Dhaka, Bangladesh (BBN) – Credit to private sector dipped below 14 per cent in September — the first time in about two years — as lending to new factories dried up due to an acute energy crisis and a major fall in exports, officials said.

The Bangladesh Bank (BB) statistics revealed the grim figure on Sunday, showing that private sector credit has come down to 13.65 per cent in September, from 14.26 per cent in August and almost half that of the same month last year.

Banks lent private companies, flat buyers, consumers, farmers and traders BDT 272.492 billion in September 2009, down from BDT 418.662 billion in the same month last year, the BB data showed.

Officials said the rate was the lowest since the second part of the 2007-8 fiscal year when industrial production started to rise from the downturn caused by the takeover of the army-backed caretaker government in early 2007.

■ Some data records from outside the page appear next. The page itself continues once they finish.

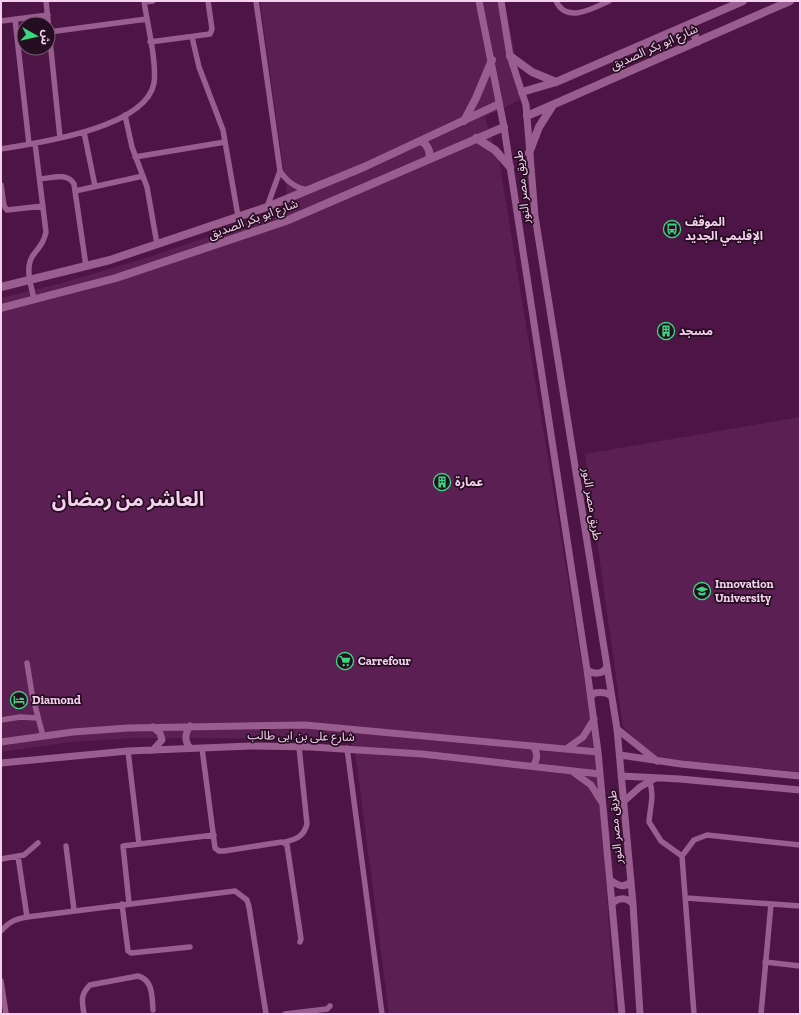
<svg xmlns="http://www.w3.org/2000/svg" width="801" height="1015" font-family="'Zilla Slab','Noto Sans Arabic',serif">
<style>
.built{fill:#5c1f53}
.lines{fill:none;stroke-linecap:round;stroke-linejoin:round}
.minor{stroke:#9a5d8f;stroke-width:5.5}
.tertiary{stroke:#9a5d8f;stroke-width:7}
.secondary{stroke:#9a5d8f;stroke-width:8}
.labels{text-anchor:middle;stroke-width:3.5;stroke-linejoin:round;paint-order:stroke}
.street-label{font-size:12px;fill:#f4d1ec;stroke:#260e22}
.poi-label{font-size:12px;font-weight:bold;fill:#f4d1ec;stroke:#260e22;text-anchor:start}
.town-label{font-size:20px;font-weight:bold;fill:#f4d1ec;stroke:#260e22}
</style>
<rect width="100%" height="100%" fill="#4d1545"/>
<path class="built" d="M 260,1 L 504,1 L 524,98 L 485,117 L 500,166 L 598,763 L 615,1014 L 389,1014 L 356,758 L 350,739 L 133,738 L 71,742 L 1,752 L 1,298 L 62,283 L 143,259 L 289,209 Z
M 800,417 L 800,772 L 653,758 L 623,727 L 585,454 Z"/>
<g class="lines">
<path class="minor" d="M 46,1 L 60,138
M 256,1 L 280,171 L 267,207
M 556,1 C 566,24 594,8 609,1
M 145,2 L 153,1
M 15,19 L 29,144
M 1,21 L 48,15
M 49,32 L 147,19
M 192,37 L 199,67 L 223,130 L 238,216
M 150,42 L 210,34 L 212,29 L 208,1
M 125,115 L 132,147 L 147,187 L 157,244
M 84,132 L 95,186
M 1,149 C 38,143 146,128 154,83 C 157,62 147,23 144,1
M 135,157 L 225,142
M 280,171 C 287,182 295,188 308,190
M 40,179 C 52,178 67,172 74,184 L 86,266
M 1,185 L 4,206 L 7,210 L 43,206
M 75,191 L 143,176
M 34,299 C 31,285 24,266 34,254 C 40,246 44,242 46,232 L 35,143
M 27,663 L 32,694 L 43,736
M 1,720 L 20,717 L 38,718
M 202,748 L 215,848 L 219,851 L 224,851 L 282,842 L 287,845 L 301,939 L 300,942
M 347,748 L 382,1014
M 128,751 L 139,844
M 649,780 C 655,795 650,807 649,822 L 661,841 L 682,856
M 285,842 C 297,839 304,836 307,824 L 299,747
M 66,846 L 74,910
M 18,856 L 27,917
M 1,859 L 24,855 L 38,843
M 686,898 L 800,906
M 129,903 L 123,846 L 214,835
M 122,904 L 128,951 L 131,953 L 190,947
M 1,931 C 9,922 15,919 27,917 L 235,891 L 247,900 L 249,907 L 266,1014
M 765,962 L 800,966
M 1,981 L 6,1014
M 84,1014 C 82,1001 80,995 90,985 L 138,976 C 153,980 152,996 153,1010
M 285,1014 L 327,1009 L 330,1006
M 694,1014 L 682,856 L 694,840 L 707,835 L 800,845
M 761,1014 L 771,904"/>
<path class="tertiary" d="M 479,1 L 504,127 L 587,670 L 598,752 L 622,1014
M 501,1 L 510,56 L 526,105 L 535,216 L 617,729 L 633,904 L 640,1014
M 587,670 C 593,674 602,675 606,668
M 591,697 L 594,693 C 601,692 607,692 611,696
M 617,729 L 657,761
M 1,742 L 73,732 L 128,728 L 305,725 L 598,752
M 533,746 C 538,753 538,759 533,766
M 190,748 C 184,740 185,734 190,726
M 566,749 L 583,737 L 594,719
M 153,750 L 162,740 L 160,733 L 153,727
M 620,755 L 681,764 L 800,776
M 1,763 L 128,751 L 251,746 L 311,747 L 422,754 L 600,774
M 573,772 L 591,785 L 601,801
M 621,776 L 680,779 L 800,790
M 622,803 L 640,787 L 654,779
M 610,880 C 618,885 623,889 631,882
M 612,904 C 618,897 627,897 633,904"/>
<path class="secondary" d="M 691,24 L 697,42
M 510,56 L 532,72 L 556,82
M 522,92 L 556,82 L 743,1
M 527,116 L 790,1
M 464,121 L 476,98 L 492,60
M 476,138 L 495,150 L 510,167
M 421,141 C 427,144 431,152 429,158
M 529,153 L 539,127 L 553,105
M 1,287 L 110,260 L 267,207 L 364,167 L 499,104
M 1,308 L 116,278 L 286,221 L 504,127"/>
</g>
<defs>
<g id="bus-ring" transform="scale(0.9)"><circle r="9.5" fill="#260e22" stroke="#39d87f" stroke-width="1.5"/><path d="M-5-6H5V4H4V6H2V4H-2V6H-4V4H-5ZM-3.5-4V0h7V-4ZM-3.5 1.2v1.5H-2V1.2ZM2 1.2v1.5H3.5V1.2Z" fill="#39d87f"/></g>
<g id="building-ring" transform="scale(0.9)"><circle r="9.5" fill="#260e22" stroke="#39d87f" stroke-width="1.5"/><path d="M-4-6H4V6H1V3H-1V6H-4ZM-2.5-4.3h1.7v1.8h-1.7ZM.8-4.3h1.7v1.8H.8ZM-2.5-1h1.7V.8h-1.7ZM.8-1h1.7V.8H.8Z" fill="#39d87f"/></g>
<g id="university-ring" transform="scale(0.9)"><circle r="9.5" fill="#260e22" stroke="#39d87f" stroke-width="1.5"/><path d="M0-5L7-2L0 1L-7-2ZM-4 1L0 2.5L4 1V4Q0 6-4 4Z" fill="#39d87f"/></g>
<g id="supermarket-ring" transform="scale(0.9)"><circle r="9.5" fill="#260e22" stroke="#39d87f" stroke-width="1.5"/><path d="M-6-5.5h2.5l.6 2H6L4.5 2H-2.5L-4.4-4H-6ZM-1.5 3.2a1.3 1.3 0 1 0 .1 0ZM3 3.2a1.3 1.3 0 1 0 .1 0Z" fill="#39d87f"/></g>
<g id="hotel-ring" transform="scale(0.9)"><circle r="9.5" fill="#260e22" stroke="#39d87f" stroke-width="1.5"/><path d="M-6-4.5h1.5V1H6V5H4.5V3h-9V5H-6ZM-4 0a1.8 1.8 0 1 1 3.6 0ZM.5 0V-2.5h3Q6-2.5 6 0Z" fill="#39d87f"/></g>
</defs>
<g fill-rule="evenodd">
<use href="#bus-ring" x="672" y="229"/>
<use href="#building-ring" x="666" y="331"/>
<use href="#building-ring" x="442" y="482"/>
<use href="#university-ring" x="702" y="591"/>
<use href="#supermarket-ring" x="345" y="661"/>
<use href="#hotel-ring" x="19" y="700"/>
</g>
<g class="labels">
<g class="street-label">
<text transform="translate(654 47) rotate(-24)" y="4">شارع ابو بكر الصديق</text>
<text transform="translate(522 187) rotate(-96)" y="4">طريق مصر النور</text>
<text transform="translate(253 219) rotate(-20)" y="4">شارع ابو بكر الصديق</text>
<text transform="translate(592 504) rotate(81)" y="4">طريق مصر النور</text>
<text transform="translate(301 736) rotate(1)" y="4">شارع على بن ابى طالب</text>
<text transform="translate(615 827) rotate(-95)" y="4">طريق مصر النور</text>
</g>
<g class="poi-label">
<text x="685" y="226">الموقف<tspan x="685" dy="14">الإقليمي الجديد</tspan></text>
<text x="679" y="335">مسجد</text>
<text x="455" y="486">عمارة</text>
<text x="715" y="588">Innovation<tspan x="715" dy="14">University</tspan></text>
<text x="358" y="665">Carrefour</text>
<text x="32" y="704">Diamond</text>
</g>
<g class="town-label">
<text x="128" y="506">العاشر من رمضان</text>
</g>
</g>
<rect width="801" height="1015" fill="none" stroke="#f4d1ec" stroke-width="4"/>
<g transform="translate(36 36) rotate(98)"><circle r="19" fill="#260e22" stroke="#785c73"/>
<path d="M0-3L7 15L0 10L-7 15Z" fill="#39d87f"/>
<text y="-6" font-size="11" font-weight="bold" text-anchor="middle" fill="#f4d1ec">ش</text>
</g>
</svg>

“We thought credit flow would grow in September as August figures have showed first increase in ten months. But the opposite has happened,” a senior BB official said.

He blamed the global recession and a nationwide acute crisis of gas and electricity for the fall.   

The country’s exports have declined more than 28 per cent in September and more than 11 per cent in the first quarter, the worst performance since 2001-2002, as recession-hit western retailers cut orders for apparel items from Bangladesh.

“The entrepreneurs are cautious in investing in new facilities or expanding their existing units against the backdrop of global meltdown. As a result, there is fewer demand for project loans,” he said.

 “New entrepreneurs are also not interested to set up industrial plants due to shortage of gas and electricity,” Managing Director and Chief Executive Officer of Agrani Bank Limited Syed Abu Naser Bukhtear Ahmed told BBN in Dhaka.

Mr. Bukhtear said credit flow to private sector would grow gradually as soon as the government can ensure better supply of gas and electricity.

Credit flow to the private sector has been declining since October 2008 because of a ‘go-slow’ policy adopted by the businessmen to avoid any financial risk in the face of global recession, central bank officials said.

The growth came down to 24.72 per cent in October 2008 from a record high of 26.55 per cent in the previous month, they said.

Bukhtear and BB officials have said that private credit would pick up sharply if the government could fast-track projects under the newly-launched public private partnership (PPP) investment initiative.

“There is no big push for investment in private sector due to lack of big government projects. If the government can launch PPP projects quickly, it would create big demand for credit from the private sector,” another BB official said.